Mich sticht der Hafer und ich wende ein, dass doch auch Gleichgeschlechtliche Zuneigung füreinander empfinden könnten. Sogleich verfinstert sich seine Miene und seine Halsgefäße treten pulsierend hervor:
" Bei dem Gedanken an ineinander verschlungen Männerkörper, die sich schwitzend und zuckend auf dem Boden wälzen wird mir kotzübel! Das ist wider die Natur, das ist wieder das gesetzt Gottes! Der Verkehr wurde dem Menschen von Gott gegeben um Nachwuchs zu zeugen. Eine „Kinder-Mindesquote zum Staats- und Volkserhalt liegt bei 2,1. Diese muss von uns erreicht werden, sonst überschwemmen uns Andersartige und unterminieren Volk und Glauben. Die, die uns zu anderem als den heilige Bund zwischen Mann und Frau verführen wollen, tun dies in der teuflischen Absicht das christliche Abendland zu schwächen. Öffnen Sie die Augen, durch diese Welt jagt eine Welle der Christenverfolgung nach der anderen“.

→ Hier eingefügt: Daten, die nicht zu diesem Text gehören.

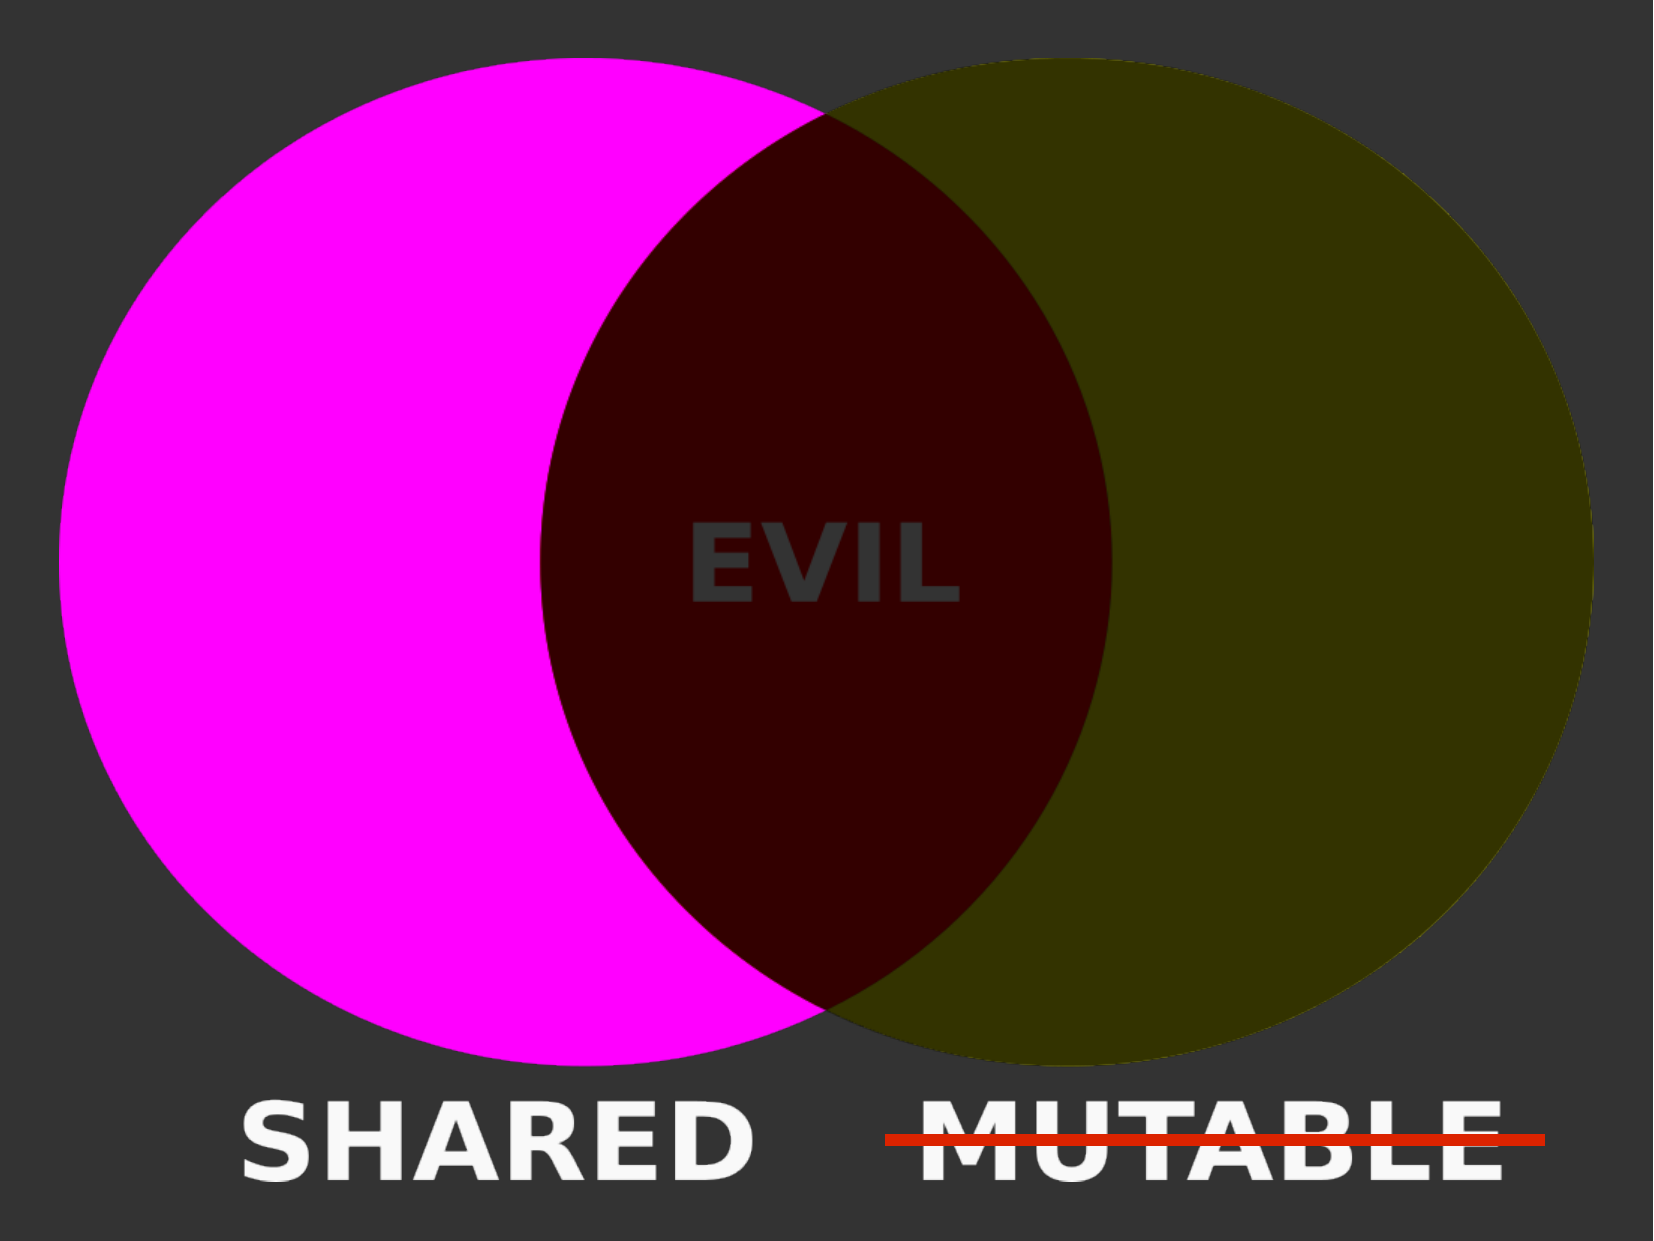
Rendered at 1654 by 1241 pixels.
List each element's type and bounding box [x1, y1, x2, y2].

Mit zunehmender Verzweiflung werfe ich ein, dass niemand das Bungee-Seil von Dompfarrer Faber durchschnitten hat und ich weit und breit keinen christenverfolgenden Nero sehe. Er bekreuzigt sich: „Das liegt nur an unseren von sozialistisch-zionistischem Gedankengut unterwanderten Medien. Zwischen 80% und 90% aller religiös Verfolgten sind Christen. Im Durchschnitt wird heute alle drei Minuten ein Christ wegen seinem Glauben umgebracht.“
Bei meiner späteren Recherche verlor ich übrigens auch noch meinen Glauben an Wikipedia: http://www.kathpedia.com/index.php?title=Christenverfolgung)

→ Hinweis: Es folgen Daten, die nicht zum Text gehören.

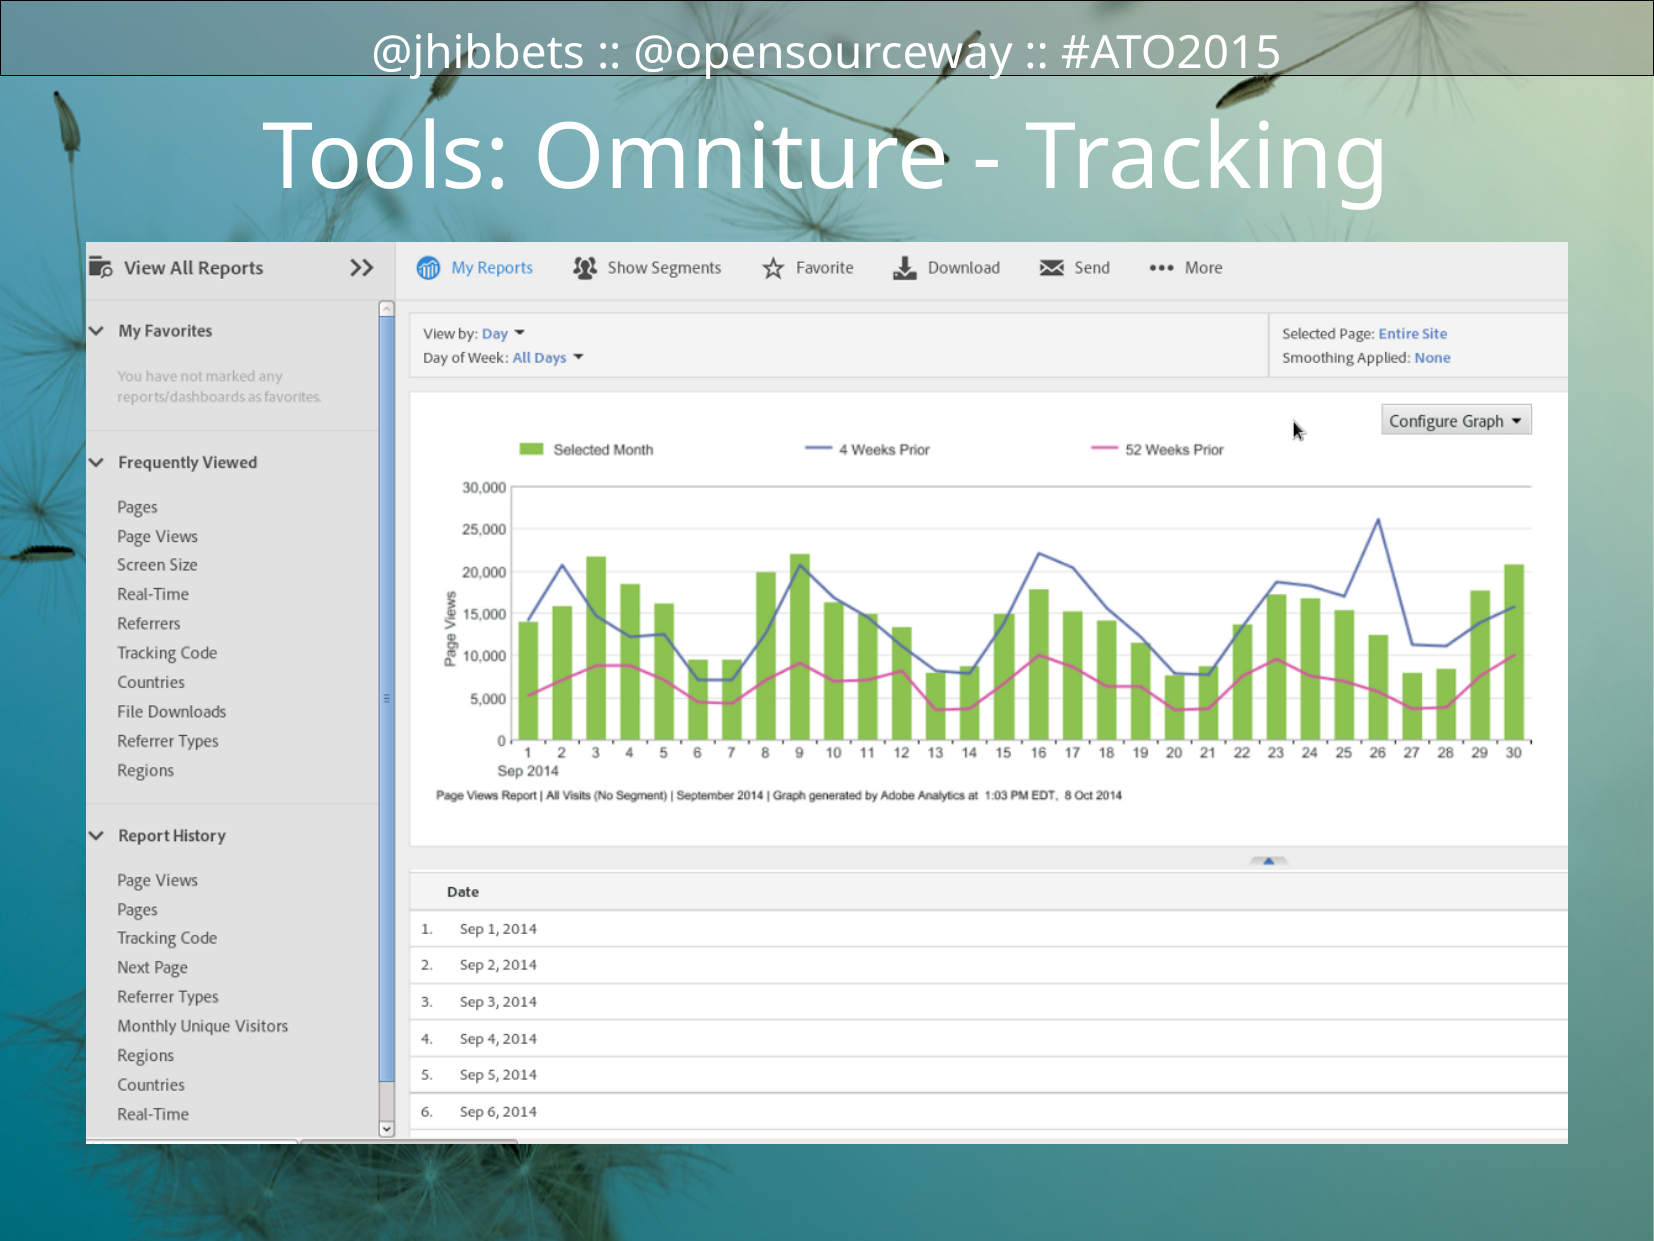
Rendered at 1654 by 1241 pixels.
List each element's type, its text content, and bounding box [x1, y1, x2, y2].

title Tools: Omniture - Tracking [82, 49, 1571, 257]
picture [0, 76, 1654, 1241]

"In unserer Neuheidnische Spass und Wegwerfgesellschaft muss man sich ja als gläubiger Mensch schon rechtfertigen, wenn man für christliche Werte eintritt. In unserem Alltag ist alles Heilige verpöhnt und das Unheilige wird umjubelt, deshalb müssen Christgläubige zusammenhalten und das Kreuzerl an der richtigen Stelle machen. Nicht nur damit wir unseren korrupten Politikern, die längst vom wahren Glauben an Gott dem Herrn abgefallen sind, einen Dämpfer verabreichen, sondern auch um all den Abweichlern und Modernisierern in unserer heiligen, katholischen und apostolischen Kirche ein mächtiges Signal zu geben."
Am Horizont taucht eine junge Frau auf, die in Richtung des besagten Hauseinganges zu gehen scheint. Er lässt mich stehen und versucht ihr den Weg abzuschneiden.
Sein herausforderndes "Grüss Gott" ruft er mir schon von der gegenüberliegenden Straßenseite zu, so dass er mein Gemurmel kaum mehr verstanden haben wird:
"Grüssen Sie Ihren Gott auch für mich, ich habe meinen noch nicht gefunden."